A New Jersey native and community college administrator has emerged as the choice for the next president of the Community College of Philadelphia.
Donald "Guy" Generals Jr., 57, vice president for academic affairs at Mercer County Community College, was one of three finalists and the only one never to have sat in the president's seat.
But he impressed the college's search committee and board of trustees, who will vote to ratify Generals' appointment at a meeting on April 3. He will take the helm on July 1.
"Donald Generals is a dynamic thinker with a deep and long-standing passion about the work of community colleges," Matthew Bergheiser, board chair, said in a statement.
Bergheiser called Generals "a skilled administrator who understands the barriers to education that confront many of our students, and he has built his distinguished career on developing innovative approaches to overcoming them."
A native of Paterson, N.J., Generals has worked in various administrative jobs at colleges for the last 30 years, serving in his role at Mercer since 2008.
College spokeswoman Linda Wallace said terms of his contract including salary are being negotiated and would be released when the board meets.
The other finalists were: Judith Gay, the college's vice president for academic affairs who is currently serving as interim president and Gena Glickman, president of Manchester Community College, Manchester, Ct. Gay will return to her vice president post, the college said.
Generals' appointment follows a seven-month national search and a particularly rocky time for the nearly 40,000-student campus. The college last summer fired without cause former president, Stephen M. Curtis, who had run the school since 1999.
Pressure at the college had been building as state and financial support waned and contract negotiations with the faculty union dragged on. In October 2012, Mayor Nutter appointed himself and several key aides to seats on the board of trustees, in a clear and unprecedented move to take a more active leadership role.
Though a contract with faculty was settled in September, tensions continue. Steve Jones, union co-president, said the union was miffed that the college didn't allow it to appoint three members to the presidential search committee as in the past. He said he was invited to participate, but declined.
Faculty took a straw poll on the three finalists, and the majority of the more than 200 members who voted preferred Glickman, who had experience as a president, he said. Only three percent of voters favored Generals, he said. The group gave the poll results to the search committee before they decided.
"Glickman came across as someone in favor of the role of faculty in academic decision-making," Jones said. "She's also got a record of tangling with her board of trustees on matters of principle."

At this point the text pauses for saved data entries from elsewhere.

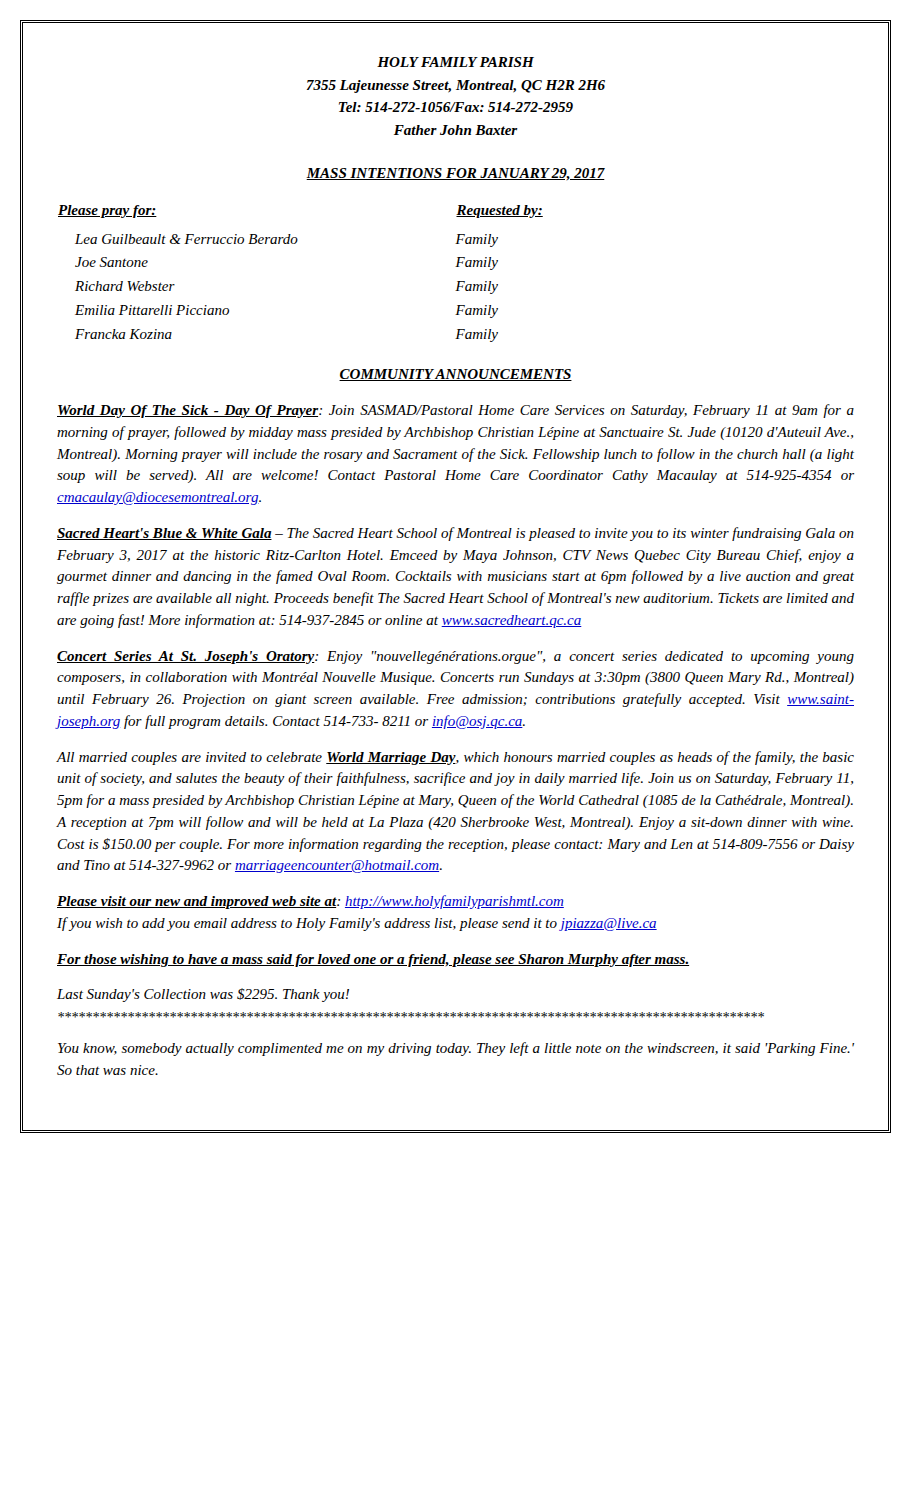HOLY FAMILY PARISH 7355 Lajeunesse Street, Montreal, QC H2R 2H6 Tel: 514-272-1056/Fax: 514-272-2959 Father John Baxter
MASS INTENTIONS FOR JANUARY 29, 2017
| Please pray for: | Requested by: |
| --- | --- |
| Lea Guilbeault & Ferruccio Berardo | Family |
| Joe Santone | Family |
| Richard Webster | Family |
| Emilia Pittarelli Picciano | Family |
| Francka Kozina | Family |
COMMUNITY ANNOUNCEMENTS
World Day Of The Sick - Day Of Prayer: Join SASMAD/Pastoral Home Care Services on Saturday, February 11 at 9am for a morning of prayer, followed by midday mass presided by Archbishop Christian Lépine at Sanctuaire St. Jude (10120 d'Auteuil Ave., Montreal). Morning prayer will include the rosary and Sacrament of the Sick. Fellowship lunch to follow in the church hall (a light soup will be served). All are welcome! Contact Pastoral Home Care Coordinator Cathy Macaulay at 514-925-4354 or cmacaulay@diocesemontreal.org.
Sacred Heart's Blue & White Gala – The Sacred Heart School of Montreal is pleased to invite you to its winter fundraising Gala on February 3, 2017 at the historic Ritz-Carlton Hotel. Emceed by Maya Johnson, CTV News Quebec City Bureau Chief, enjoy a gourmet dinner and dancing in the famed Oval Room. Cocktails with musicians start at 6pm followed by a live auction and great raffle prizes are available all night. Proceeds benefit The Sacred Heart School of Montreal's new auditorium. Tickets are limited and are going fast! More information at: 514-937-2845 or online at www.sacredheart.qc.ca
Concert Series At St. Joseph's Oratory: Enjoy "nouvellegénérations.orgue", a concert series dedicated to upcoming young composers, in collaboration with Montréal Nouvelle Musique. Concerts run Sundays at 3:30pm (3800 Queen Mary Rd., Montreal) until February 26. Projection on giant screen available. Free admission; contributions gratefully accepted. Visit www.saint-joseph.org for full program details. Contact 514-733- 8211 or info@osj.qc.ca.
All married couples are invited to celebrate World Marriage Day, which honours married couples as heads of the family, the basic unit of society, and salutes the beauty of their faithfulness, sacrifice and joy in daily married life. Join us on Saturday, February 11, 5pm for a mass presided by Archbishop Christian Lépine at Mary, Queen of the World Cathedral (1085 de la Cathédrale, Montreal). A reception at 7pm will follow and will be held at La Plaza (420 Sherbrooke West, Montreal). Enjoy a sit-down dinner with wine. Cost is $150.00 per couple. For more information regarding the reception, please contact: Mary and Len at 514-809-7556 or Daisy and Tino at 514-327-9962 or marriageencounter@hotmail.com.
Please visit our new and improved web site at: http://www.holyfamilyparishmtl.com
If you wish to add you email address to Holy Family's address list, please send it to jpiazza@live.ca
For those wishing to have a mass said for loved one or a friend, please see Sharon Murphy after mass.
Last Sunday's Collection was $2295. Thank you!
*****************************************************************************************************
You know, somebody actually complimented me on my driving today. They left a little note on the windscreen, it said 'Parking Fine.' So that was nice.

Wallace countered: "The college had a comprehensive search process that invited comments from faculty, staff, students and community leaders every step of the way. Opinions were invited and considered by the search commitee and the board."
Jones said he welcomed the chance to build a relationship with Generals.

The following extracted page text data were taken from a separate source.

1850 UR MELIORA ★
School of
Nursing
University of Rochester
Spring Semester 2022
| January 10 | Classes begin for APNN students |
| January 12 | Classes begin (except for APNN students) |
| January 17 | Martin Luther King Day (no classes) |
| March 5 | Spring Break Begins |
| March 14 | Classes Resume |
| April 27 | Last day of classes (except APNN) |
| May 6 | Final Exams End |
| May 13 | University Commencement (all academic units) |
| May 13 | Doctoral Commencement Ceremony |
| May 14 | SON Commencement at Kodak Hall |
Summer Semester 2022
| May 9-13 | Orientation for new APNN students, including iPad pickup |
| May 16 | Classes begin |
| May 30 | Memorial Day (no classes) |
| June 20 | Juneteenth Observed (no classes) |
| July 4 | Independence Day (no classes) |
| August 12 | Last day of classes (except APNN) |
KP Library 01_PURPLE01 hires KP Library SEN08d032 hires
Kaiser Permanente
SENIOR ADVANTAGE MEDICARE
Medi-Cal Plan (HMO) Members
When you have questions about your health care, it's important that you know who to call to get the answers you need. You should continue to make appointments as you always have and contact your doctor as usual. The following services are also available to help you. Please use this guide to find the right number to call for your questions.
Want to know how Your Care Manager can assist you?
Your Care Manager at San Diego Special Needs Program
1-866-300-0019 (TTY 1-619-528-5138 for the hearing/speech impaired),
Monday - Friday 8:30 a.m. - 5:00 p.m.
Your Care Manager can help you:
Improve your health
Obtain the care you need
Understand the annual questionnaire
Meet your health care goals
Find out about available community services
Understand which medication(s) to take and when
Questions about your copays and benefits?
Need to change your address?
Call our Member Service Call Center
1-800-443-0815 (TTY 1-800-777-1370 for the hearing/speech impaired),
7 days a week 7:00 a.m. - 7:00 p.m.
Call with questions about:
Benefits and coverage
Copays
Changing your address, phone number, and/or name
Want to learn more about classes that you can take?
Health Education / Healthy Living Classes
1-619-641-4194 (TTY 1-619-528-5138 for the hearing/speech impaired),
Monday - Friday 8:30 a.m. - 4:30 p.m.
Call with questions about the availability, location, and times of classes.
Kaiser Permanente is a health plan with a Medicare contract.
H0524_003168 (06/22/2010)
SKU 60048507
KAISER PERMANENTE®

"We really do want to try and start fresh," he said.
Generals echoed that sentiment.
"I will operate on faith and hope and look to build a relationship with a clean slate," he said.
Generals has weathered faculty battles in the past. In 2002, at SUNY Rockland Community College in Suffern, N.Y., where he was vice president for academic and student affairs, he, the president and board of trustees were the subject of a faculty no confidence vote over academic restructuring.

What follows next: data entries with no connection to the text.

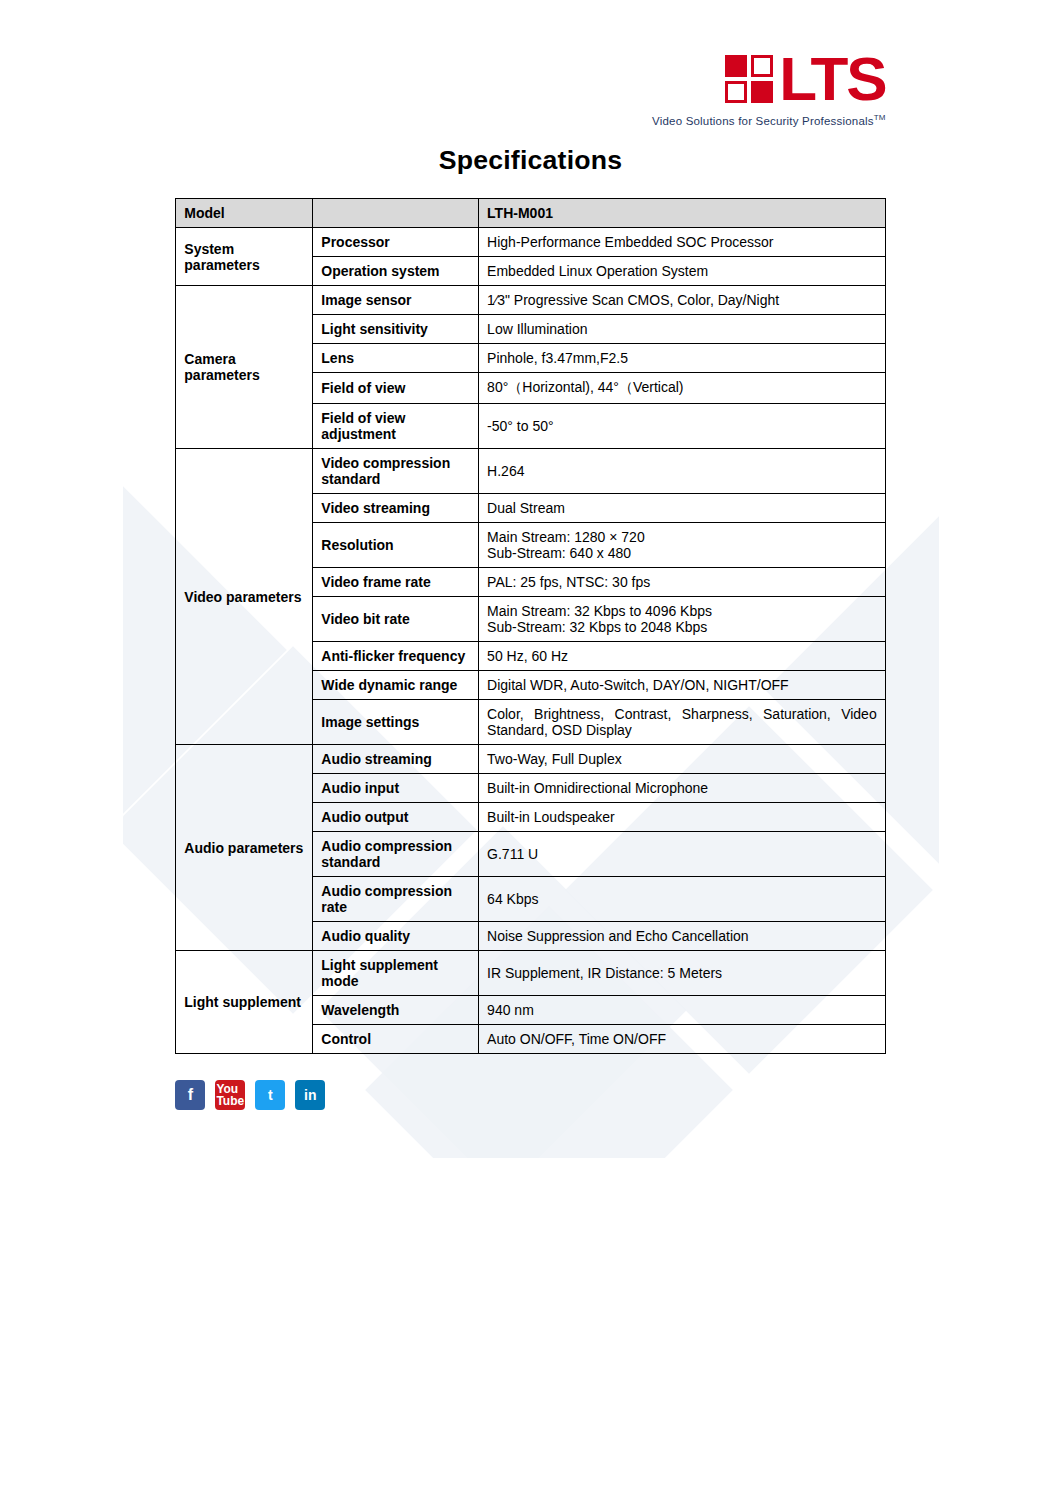LTS
Video Solutions for Security ProfessionalsTM
Specifications
| Model | | LTH-M001 |
| --- | --- | --- |
| System parameters | Processor | High-Performance Embedded SOC Processor |
| Operation system | Embedded Linux Operation System |
| Camera parameters | Image sensor | 1⁄3" Progressive Scan CMOS, Color, Day/Night |
| Light sensitivity | Low Illumination |
| Lens | Pinhole, f3.47mm,F2.5 |
| Field of view | 80°（Horizontal), 44°（Vertical) |
| Field of view adjustment | -50° to 50° |
| Video parameters | Video compression standard | H.264 |
| Video streaming | Dual Stream |
| Resolution | Main Stream: 1280 × 720 Sub-Stream: 640 x 480 |
| Video frame rate | PAL: 25 fps, NTSC: 30 fps |
| Video bit rate | Main Stream: 32 Kbps to 4096 Kbps Sub-Stream: 32 Kbps to 2048 Kbps |
| Anti-flicker frequency | 50 Hz, 60 Hz |
| Wide dynamic range | Digital WDR, Auto-Switch, DAY/ON, NIGHT/OFF |
| Image settings | Color, Brightness, Contrast, Sharpness, Saturation, Video Standard, OSD Display |
| Audio parameters | Audio streaming | Two-Way, Full Duplex |
| Audio input | Built-in Omnidirectional Microphone |
| Audio output | Built-in Loudspeaker |
| Audio compression standard | G.711 U |
| Audio compression rate | 64 Kbps |
| Audio quality | Noise Suppression and Echo Cancellation |
| Light supplement | Light supplement mode | IR Supplement, IR Distance: 5 Meters |
| Wavelength | 940 nm |
| Control | Auto ON/OFF, Time ON/OFF |
f You
Tube t in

At Mercer, Generals helped develop the college's education master plan, increased on-line programs, developed study abroad programs and redesigned the school's developmental and English as a Second language programs. He looks to build on student strengths, he said, and supports use of varying tutorial supports to ready students for higher level college work.
Generals also had a stint as provost at the for-profit Katharine Gibbs School in New York City.
"The profit motivation was something I realized professionally was not for me," he said.
Generals' first administrative job was at Passaic County Community College, where he notes that he was the only administrator to serve as president of the faculty council: "I cherish that. They made special dispensation because of my relationship with them."
Generals has a bachelor's in political science and a master's in urban/education/community service from William Paterson College, Wayne, N.J., and a doctor of education degree in social and philosophical foundations of education from Rutgers.